«На Западе нет жизни…» Эту фразу я и правда часто слышал из уст многих своих собратьев-писателей из Восточной Европы. Для них, и вообще для всех выходцев с Востока, жизнь означает в первую очередь некоторое право на импровизацию. По крайней мере до падения коммунизма ты, если чувствовал себя одиноким, в Бухаресте, в Белграде или в Софии, шел к друзьям без звонка и без предупреждений. Для многих восточноевропейцев, осевших на Западе, главная перемена состояла не в географическом перемещении в другое пространство, где говорят на другом языке, а в потере этой возможности. Как это — нельзя прийти к кому-то просто так, когда тебе грустно, тошно, мерзко, когда надо пропустить стакан вина-пива или когда ты, наоборот, так счастлив, что тебе дозарезу надо разделить с кем-то свою переполненность? Несмотря на все перипетии, через которые прошел Восток, это был мир гуляк. Гуляками были все и, значит, все уважали неписаное правило: люди могли заявиться в гости друг к другу без предварительной договоренности. На Западе же, если ты хочешь с кем-то повидаться, особенно с западным человеком, первое, что он сделает, это сверится со своим ежедневником: «Да, мы сможем встретиться, скажем… через две недели, в четверг 26 мая, в 18.30… Вас это устроит?» Нет, никакого восточноевропейца никогда не устроит, чтобы ему назначили излить душу через две недели в 18.30 ровно. Восточноевропейцу нужно повидаться с кем-то прямо сейчас, ему нужно знать, что в любой момент его примут в доме ближнего, в доме друга…
В тот вечер ужин имел место в квартире, расположенной вблизи церкви Сен-Сюльпис, в одном из тех старых парижских домов, которые насчитывают несколько веков истории. Кстати, тот, кто приезжает в Париж, но не имеет доступ в дома, за стены и фасады, в салоны, где разворачивается ритуал парижской жизни, — тот лишь скользит по тонкой корочке монументов и музеев, которые покрывают город. В какой-то степени Париж есть город-блиндаж, он защищается своим блеском, по видимости открытым для всех.
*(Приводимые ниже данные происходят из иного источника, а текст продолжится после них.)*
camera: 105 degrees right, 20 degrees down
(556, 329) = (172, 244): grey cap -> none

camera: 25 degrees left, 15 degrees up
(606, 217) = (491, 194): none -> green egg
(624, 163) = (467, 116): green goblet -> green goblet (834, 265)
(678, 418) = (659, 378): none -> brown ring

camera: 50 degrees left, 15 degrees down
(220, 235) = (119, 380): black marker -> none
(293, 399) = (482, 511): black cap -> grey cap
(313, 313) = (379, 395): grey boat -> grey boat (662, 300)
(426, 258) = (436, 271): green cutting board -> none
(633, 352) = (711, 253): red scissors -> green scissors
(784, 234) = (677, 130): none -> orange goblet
Кафе, рестораны, бары, книжные и антикварные лавки, театры, синематографы, концертные залы, джазовые клубы, галереи искусств, магазины, бульвары, площади, мосты, набережные Сены, парки, пешеходные зоны, церкви и соборы, кварталы публичных домов и секс-коммерции, сотни музеев, размещенных во дворцах, — все это невероятное изобилие дает прибывшему в Париж ощущение, что он имеет доступ к городу. Однако на самом деле нужны иногда годы, чтобы обнаружить скрытый Париж, частный Париж, тайный Париж, тот Париж, который показывается, только когда ты заводишь связи, когда тебя начинают приглашать на званые ужины, когда ты проникаешь за стены.
— Как он все-таки хорош, Париж! — воскликнул мсье Камбреленг.
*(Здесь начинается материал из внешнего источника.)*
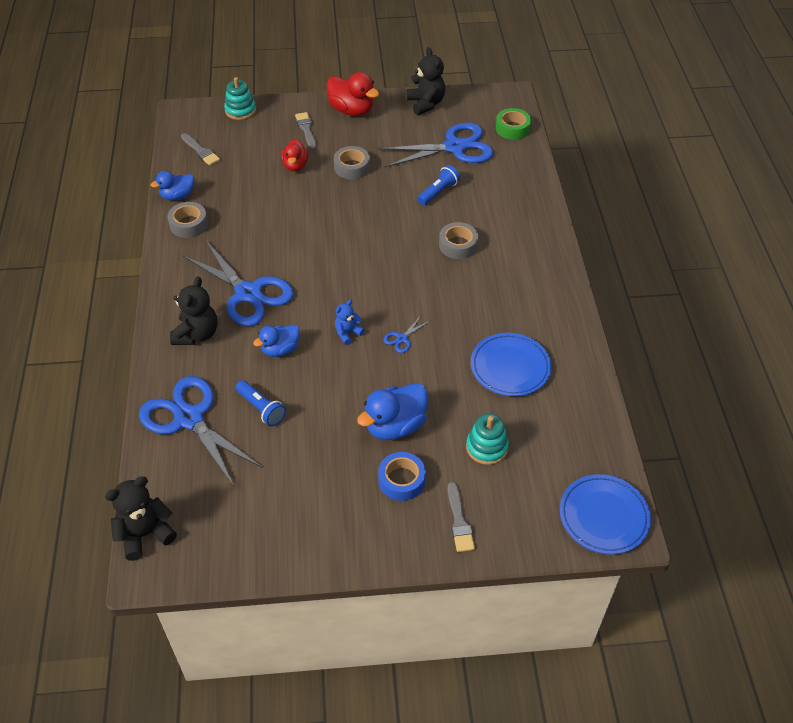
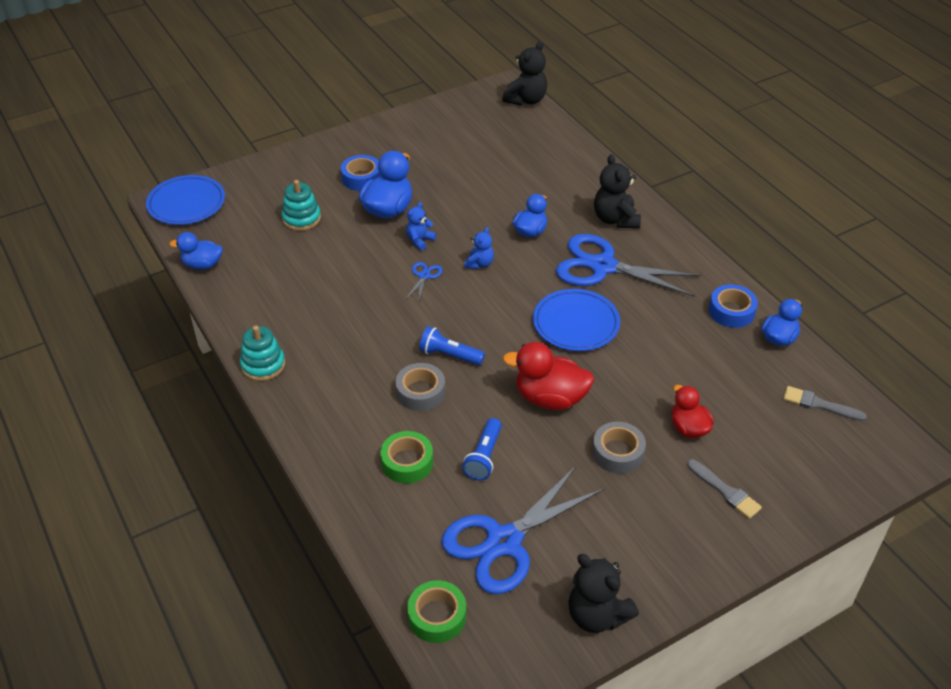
camera: 155 degrees right, 5 degrees down
(188, 224) = (731, 311): grey tape -> blue tape
(189, 418) = (561, 164): blue scissors -> none
(240, 110) = (841, 489): turquoise stacking toy -> turquoise stacking toy (263, 365)
(261, 408) = (509, 187): blue flashlight -> blue flashlight (449, 355)
(351, 110) = (694, 553): red duck -> red duck (550, 398)
(385, 377) = (420, 240): none -> blue teddy bear
(459, 521) = (303, 169): grey brush -> none
(491, 205) = (407, 462): none -> green tape
(510, 367) = (305, 285): blue plate -> blue plate (576, 324)
(601, 425) = (202, 265): none -> blue duck

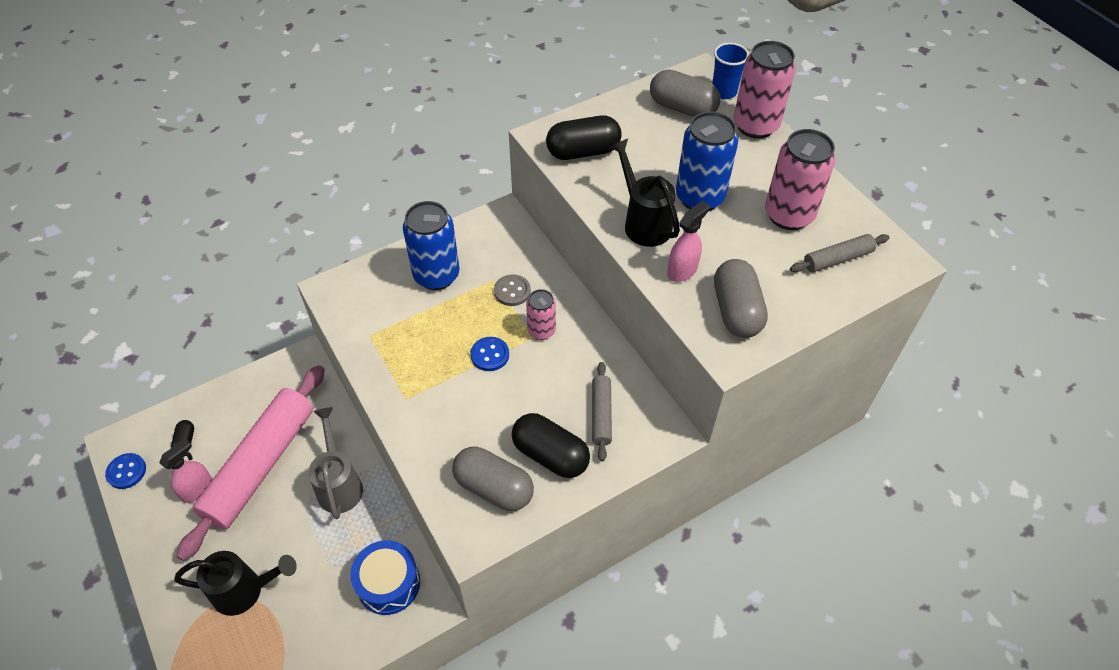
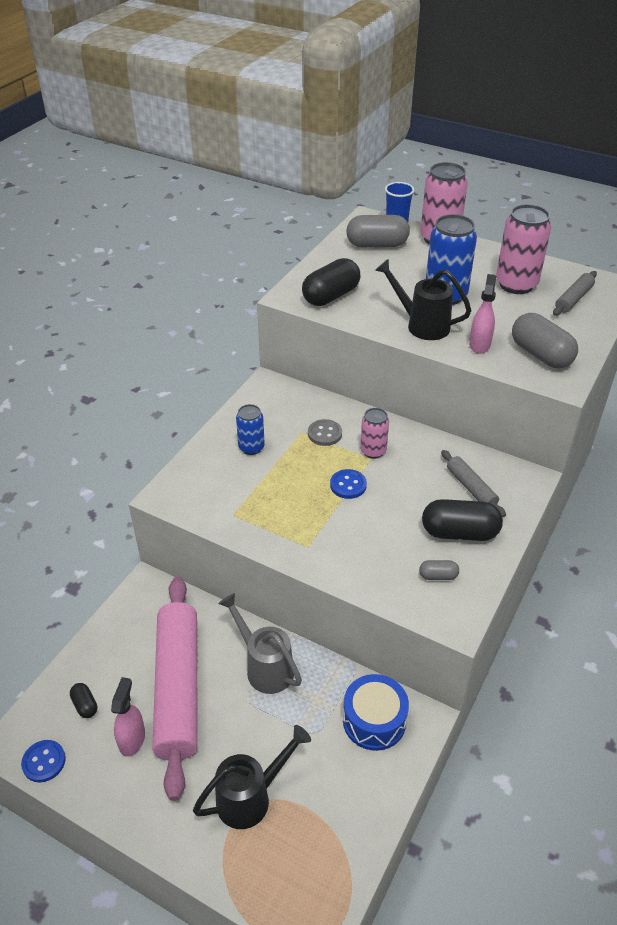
camera: 30 degrees left, 10 degrees down
(436, 275) = (251, 447): blue can -> blue can, size x0.58
(494, 488) = (438, 576): grey capsule -> grey capsule, size x0.48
Мы прошли вверх всю рю Муфтар и теперь шли мимо Пантеона. Холм Святой Женевьевы кишел народом, студенты выходили из библиотек Сорбонны и Юридического факультета. Был тот час, когда вечер выводил на улицы совсем другой люд — веселее, развязнее, люд, ищущий, где бы расслабиться, где бы отхватить свою порцию удовольствия. Парочками и стайками они шли от ресторана к ресторану, изучая меню, выставленные снаружи, или образовывали очереди у синематографов.
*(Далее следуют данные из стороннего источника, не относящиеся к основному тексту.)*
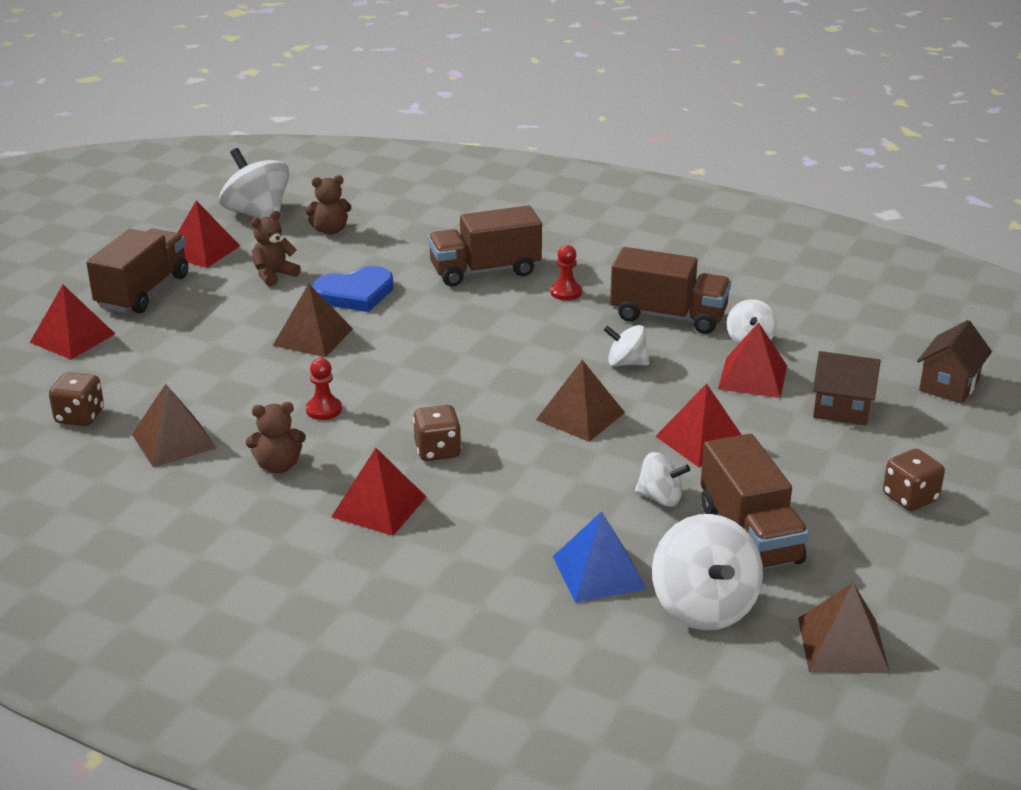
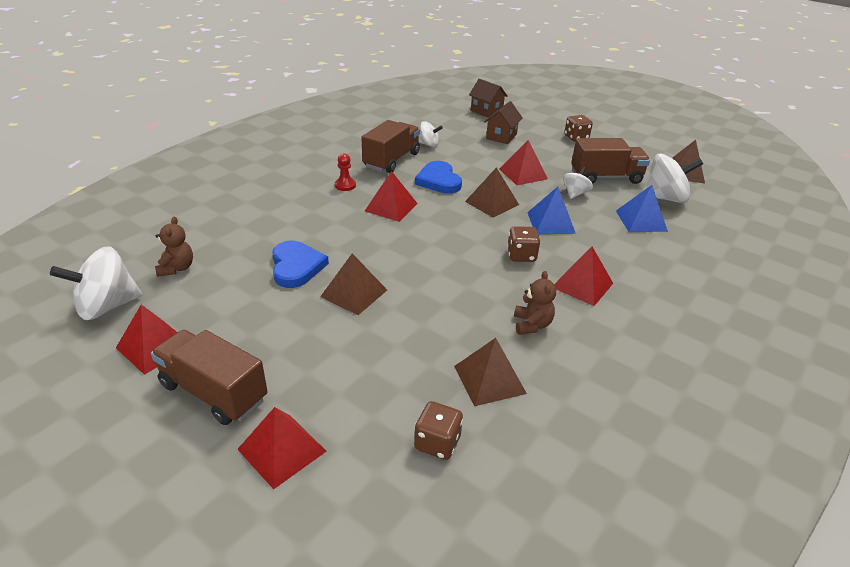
camera: 80 degrees left, 5 degrees up
(274, 275) = (237, 305): brown teddy bear -> none
(324, 410) = (461, 297): red pawn -> none
(485, 271) = (297, 209): brown truck -> none
(545, 474) = (551, 222): none -> blue pyramid
(626, 363) = (439, 180): white spinning top -> blue heart
(752, 377) = (465, 150): red pyramid -> red pyramid (391, 207)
Пока мы направлялись к Люксембургскому саду, на горизонте показалась верхушка Эйфелевой башни, искрящаяся, как рождественская елка.
Я спросил мсье Камбреленга, поднимался ли он когда-нибудь на Эйфелеву башню.
— Нет, — отвечал он.
Как всякий уважающий себя парижанин, мсье Камбреленг никогда не поднимался ни на одно из мегаломанских сооружений Парижа. Он не поднимался на Эйфелеву башню, он не поднимался на Монпарнасскую башню, он не поднимался на Триумфальную арку.
— А на крышу Нотр-Дама?
— На крышу Нотр-Дама да, это да…
Париж по сути своей есть город-мегаломан. Мсье Камбреленг в этом нисколько не сомневался. Бывают люди-мегаломаны и города-мегаломаны.
— Вам никогда не приходило на ум, что вы на пути к мегаломании? — спросил меня мсье Камбреленг. — Вы никогда не говорили себе, хотя бы втайне, такую фразу: «Пусть я еще и не мегаломан, но скоро им стану»?
Ответа от меня мсье Камбреленг не ждал.
Мегаломания под стать безумию, стал разглагольствовать он, это такие вторичные состояния, к которым приближаются постепенно, незаметно. Ни один сумасшедший не признается, что он сумасшедший. Напротив, сумасшедшие считают, что им удалось подняться на определенную ступень внутренней свободы и они могут сверху вниз смотреть на мир, все еще находящийся в оболочке условностей и абсурдных социальных законов.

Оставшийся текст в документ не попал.